[Source data Boundary: Start]

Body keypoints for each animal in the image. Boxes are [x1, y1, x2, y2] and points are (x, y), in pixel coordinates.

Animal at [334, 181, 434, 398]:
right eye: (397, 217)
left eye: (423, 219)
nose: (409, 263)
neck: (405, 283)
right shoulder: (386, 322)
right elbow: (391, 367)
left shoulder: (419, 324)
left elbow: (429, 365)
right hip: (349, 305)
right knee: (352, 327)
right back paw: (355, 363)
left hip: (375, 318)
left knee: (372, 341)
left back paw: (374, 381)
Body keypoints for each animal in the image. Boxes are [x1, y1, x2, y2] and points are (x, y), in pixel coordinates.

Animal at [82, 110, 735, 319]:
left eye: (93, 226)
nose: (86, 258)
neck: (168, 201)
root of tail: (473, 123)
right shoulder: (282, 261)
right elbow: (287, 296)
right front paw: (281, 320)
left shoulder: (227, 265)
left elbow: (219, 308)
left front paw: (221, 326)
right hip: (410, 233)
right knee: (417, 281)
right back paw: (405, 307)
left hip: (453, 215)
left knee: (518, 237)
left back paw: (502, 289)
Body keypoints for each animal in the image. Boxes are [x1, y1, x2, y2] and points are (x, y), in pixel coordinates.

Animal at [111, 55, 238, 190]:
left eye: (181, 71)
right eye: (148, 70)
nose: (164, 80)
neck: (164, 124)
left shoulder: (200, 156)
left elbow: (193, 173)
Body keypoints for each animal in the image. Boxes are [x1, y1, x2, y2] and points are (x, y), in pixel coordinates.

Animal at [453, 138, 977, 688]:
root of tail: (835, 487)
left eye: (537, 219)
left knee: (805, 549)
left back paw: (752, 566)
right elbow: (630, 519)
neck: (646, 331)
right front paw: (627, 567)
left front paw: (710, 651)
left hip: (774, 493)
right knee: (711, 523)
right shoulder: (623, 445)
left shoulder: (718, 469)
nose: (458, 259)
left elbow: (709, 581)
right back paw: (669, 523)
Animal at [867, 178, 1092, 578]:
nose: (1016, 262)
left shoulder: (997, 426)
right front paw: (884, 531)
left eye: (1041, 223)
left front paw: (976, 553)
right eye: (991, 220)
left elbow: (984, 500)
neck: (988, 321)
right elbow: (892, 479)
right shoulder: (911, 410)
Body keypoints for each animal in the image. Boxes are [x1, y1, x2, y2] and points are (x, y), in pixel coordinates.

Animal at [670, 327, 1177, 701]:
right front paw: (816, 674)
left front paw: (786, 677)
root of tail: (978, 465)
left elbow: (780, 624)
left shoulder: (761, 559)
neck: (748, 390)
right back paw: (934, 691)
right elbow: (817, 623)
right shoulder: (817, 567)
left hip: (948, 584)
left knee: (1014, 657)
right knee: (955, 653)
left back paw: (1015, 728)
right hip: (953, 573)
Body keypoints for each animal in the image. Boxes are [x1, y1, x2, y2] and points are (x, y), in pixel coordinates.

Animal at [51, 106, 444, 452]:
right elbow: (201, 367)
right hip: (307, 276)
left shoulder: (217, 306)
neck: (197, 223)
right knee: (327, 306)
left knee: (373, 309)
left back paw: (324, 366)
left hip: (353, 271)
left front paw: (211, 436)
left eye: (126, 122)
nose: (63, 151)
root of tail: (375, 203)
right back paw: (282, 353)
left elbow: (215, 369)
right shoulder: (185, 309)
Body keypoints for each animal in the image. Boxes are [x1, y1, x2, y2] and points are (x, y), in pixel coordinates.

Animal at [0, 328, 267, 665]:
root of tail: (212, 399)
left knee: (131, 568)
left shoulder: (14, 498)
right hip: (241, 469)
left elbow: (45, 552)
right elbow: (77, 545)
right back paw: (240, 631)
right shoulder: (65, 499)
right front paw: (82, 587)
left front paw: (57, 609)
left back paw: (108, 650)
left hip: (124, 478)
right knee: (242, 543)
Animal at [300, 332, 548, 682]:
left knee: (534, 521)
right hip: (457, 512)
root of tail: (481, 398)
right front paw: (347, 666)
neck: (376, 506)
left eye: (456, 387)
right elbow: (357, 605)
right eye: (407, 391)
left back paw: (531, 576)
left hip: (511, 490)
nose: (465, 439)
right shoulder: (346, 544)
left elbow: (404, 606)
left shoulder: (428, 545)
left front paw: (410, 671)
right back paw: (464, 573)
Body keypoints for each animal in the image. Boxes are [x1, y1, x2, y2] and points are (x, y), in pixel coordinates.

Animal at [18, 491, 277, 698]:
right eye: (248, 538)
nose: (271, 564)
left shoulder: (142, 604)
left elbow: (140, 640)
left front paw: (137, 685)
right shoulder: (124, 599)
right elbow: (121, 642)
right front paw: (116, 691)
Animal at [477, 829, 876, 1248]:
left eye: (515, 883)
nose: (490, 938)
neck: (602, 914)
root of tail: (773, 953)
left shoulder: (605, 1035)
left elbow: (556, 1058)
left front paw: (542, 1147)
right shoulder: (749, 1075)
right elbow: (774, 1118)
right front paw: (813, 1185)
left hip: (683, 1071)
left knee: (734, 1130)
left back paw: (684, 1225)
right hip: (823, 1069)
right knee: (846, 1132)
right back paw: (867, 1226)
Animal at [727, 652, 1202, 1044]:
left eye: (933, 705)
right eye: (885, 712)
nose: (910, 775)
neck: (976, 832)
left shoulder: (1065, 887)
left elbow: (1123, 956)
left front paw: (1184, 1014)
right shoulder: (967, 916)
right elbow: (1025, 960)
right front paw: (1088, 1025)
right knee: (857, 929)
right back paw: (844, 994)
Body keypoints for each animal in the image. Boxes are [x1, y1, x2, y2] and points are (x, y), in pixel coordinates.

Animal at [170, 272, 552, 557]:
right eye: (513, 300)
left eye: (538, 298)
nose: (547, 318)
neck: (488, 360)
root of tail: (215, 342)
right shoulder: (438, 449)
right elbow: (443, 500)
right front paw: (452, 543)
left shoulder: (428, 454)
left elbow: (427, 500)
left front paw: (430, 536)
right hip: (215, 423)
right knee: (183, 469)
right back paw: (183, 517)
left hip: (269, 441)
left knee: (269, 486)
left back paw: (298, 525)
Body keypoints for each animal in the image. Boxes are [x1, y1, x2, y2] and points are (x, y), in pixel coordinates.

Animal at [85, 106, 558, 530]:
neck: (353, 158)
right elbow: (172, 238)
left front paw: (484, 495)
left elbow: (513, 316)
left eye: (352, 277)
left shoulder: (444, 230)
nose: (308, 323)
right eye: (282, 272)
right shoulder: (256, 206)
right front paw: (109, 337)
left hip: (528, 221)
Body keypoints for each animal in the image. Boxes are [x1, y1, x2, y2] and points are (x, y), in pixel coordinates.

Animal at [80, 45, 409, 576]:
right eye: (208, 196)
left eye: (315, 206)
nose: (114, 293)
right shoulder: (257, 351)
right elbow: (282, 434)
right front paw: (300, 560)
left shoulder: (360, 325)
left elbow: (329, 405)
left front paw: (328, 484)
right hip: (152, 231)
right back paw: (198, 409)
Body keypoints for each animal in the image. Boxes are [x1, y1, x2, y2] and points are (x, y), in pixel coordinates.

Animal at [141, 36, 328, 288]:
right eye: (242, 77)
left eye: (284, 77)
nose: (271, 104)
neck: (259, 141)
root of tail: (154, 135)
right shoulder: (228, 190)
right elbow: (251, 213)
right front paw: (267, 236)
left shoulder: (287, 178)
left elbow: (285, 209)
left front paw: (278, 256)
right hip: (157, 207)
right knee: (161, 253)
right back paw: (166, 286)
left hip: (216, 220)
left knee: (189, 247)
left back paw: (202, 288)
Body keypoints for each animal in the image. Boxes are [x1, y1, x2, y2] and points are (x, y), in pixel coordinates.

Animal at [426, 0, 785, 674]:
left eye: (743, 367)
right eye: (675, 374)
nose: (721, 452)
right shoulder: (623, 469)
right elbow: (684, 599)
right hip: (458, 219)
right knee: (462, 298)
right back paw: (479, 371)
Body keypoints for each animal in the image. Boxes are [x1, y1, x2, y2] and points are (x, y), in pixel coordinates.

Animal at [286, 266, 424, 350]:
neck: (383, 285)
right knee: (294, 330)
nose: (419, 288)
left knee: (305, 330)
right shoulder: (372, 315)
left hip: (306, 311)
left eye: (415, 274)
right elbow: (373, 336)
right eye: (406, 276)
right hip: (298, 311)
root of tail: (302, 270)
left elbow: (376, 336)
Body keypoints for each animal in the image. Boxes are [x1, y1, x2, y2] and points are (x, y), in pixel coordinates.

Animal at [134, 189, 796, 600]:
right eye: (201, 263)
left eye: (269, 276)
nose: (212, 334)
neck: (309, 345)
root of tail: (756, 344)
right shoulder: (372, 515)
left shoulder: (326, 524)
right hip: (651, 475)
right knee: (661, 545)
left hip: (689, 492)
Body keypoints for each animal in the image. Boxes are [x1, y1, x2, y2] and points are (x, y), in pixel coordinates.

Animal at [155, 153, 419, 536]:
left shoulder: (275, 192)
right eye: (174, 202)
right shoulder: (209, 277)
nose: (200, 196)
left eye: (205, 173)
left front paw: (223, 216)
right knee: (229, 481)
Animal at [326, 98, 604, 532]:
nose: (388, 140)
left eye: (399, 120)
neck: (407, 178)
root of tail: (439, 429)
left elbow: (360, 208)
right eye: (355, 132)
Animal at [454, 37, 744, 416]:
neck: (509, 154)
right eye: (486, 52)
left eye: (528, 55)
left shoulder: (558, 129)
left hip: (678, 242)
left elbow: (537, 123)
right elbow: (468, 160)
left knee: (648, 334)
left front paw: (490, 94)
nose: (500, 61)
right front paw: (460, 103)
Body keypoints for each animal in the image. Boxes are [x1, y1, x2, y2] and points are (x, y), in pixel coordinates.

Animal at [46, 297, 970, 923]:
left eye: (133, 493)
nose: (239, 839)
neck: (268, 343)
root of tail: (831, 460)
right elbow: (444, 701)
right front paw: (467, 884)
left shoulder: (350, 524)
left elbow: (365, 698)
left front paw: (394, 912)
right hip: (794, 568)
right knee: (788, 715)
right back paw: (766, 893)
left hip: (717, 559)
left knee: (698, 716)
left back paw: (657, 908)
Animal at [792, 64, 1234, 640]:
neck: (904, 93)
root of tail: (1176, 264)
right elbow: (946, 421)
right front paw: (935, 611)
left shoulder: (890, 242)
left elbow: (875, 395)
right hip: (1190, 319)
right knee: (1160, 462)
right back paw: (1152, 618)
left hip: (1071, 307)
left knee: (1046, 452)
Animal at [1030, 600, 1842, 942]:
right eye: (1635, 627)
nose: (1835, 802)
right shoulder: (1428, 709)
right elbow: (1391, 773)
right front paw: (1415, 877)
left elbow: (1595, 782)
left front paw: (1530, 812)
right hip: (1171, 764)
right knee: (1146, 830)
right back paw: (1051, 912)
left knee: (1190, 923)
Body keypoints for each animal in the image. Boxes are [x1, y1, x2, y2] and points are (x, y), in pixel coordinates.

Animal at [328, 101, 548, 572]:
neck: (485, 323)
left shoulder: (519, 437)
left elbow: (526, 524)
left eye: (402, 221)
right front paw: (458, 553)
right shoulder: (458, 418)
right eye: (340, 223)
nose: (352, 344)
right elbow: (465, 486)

[Source data Boundary: End]

What the task requires =>
From the listing above, the lines starting with the one that has "right hip: (410, 233)" and running through the one that has "right shoulder: (185, 309)" should be copied exactly, ends included.

Response =>
right hip: (410, 233)
right knee: (417, 281)
right back paw: (405, 307)
left hip: (453, 215)
left knee: (518, 237)
left back paw: (502, 289)
Body keypoints for each animal in the image. Boxes are [x1, y1, x2, y2] and points are (x, y), in pixel coordinates.

Animal at [111, 55, 238, 190]:
left eye: (181, 71)
right eye: (148, 70)
nose: (164, 80)
neck: (164, 124)
left shoulder: (200, 156)
left elbow: (193, 173)
Body keypoints for each animal in the image. Boxes are [x1, y1, x2, y2] and points are (x, y), in pixel coordinates.

Animal at [453, 138, 977, 688]:
root of tail: (835, 487)
left eye: (537, 219)
left knee: (805, 549)
left back paw: (752, 566)
right elbow: (630, 519)
neck: (646, 331)
right front paw: (627, 567)
left front paw: (710, 651)
left hip: (774, 493)
right knee: (711, 523)
right shoulder: (623, 445)
left shoulder: (718, 469)
nose: (458, 259)
left elbow: (709, 581)
right back paw: (669, 523)
Animal at [867, 178, 1092, 578]:
nose: (1016, 262)
left shoulder: (997, 426)
right front paw: (884, 531)
left eye: (1041, 223)
left front paw: (976, 553)
right eye: (991, 220)
left elbow: (984, 500)
neck: (988, 321)
right elbow: (892, 479)
right shoulder: (911, 410)
Body keypoints for each animal in the image. Boxes are [x1, y1, x2, y2] and points are (x, y), in pixel coordinates.

Animal at [670, 327, 1177, 701]:
right front paw: (816, 674)
left front paw: (786, 677)
root of tail: (978, 465)
left elbow: (780, 624)
left shoulder: (761, 559)
neck: (748, 390)
right back paw: (934, 691)
right elbow: (817, 623)
right shoulder: (817, 567)
left hip: (948, 584)
left knee: (1014, 657)
right knee: (955, 653)
left back paw: (1015, 728)
right hip: (953, 573)
Body keypoints for each animal in the image. Boxes are [x1, y1, x2, y2] and points are (x, y), in pixel coordinates.

Animal at [51, 106, 444, 452]:
right elbow: (201, 367)
right hip: (307, 276)
left shoulder: (217, 306)
neck: (197, 223)
right knee: (327, 306)
left knee: (373, 309)
left back paw: (324, 366)
left hip: (353, 271)
left front paw: (211, 436)
left eye: (126, 122)
nose: (63, 151)
root of tail: (375, 203)
right back paw: (282, 353)
left elbow: (215, 369)
right shoulder: (185, 309)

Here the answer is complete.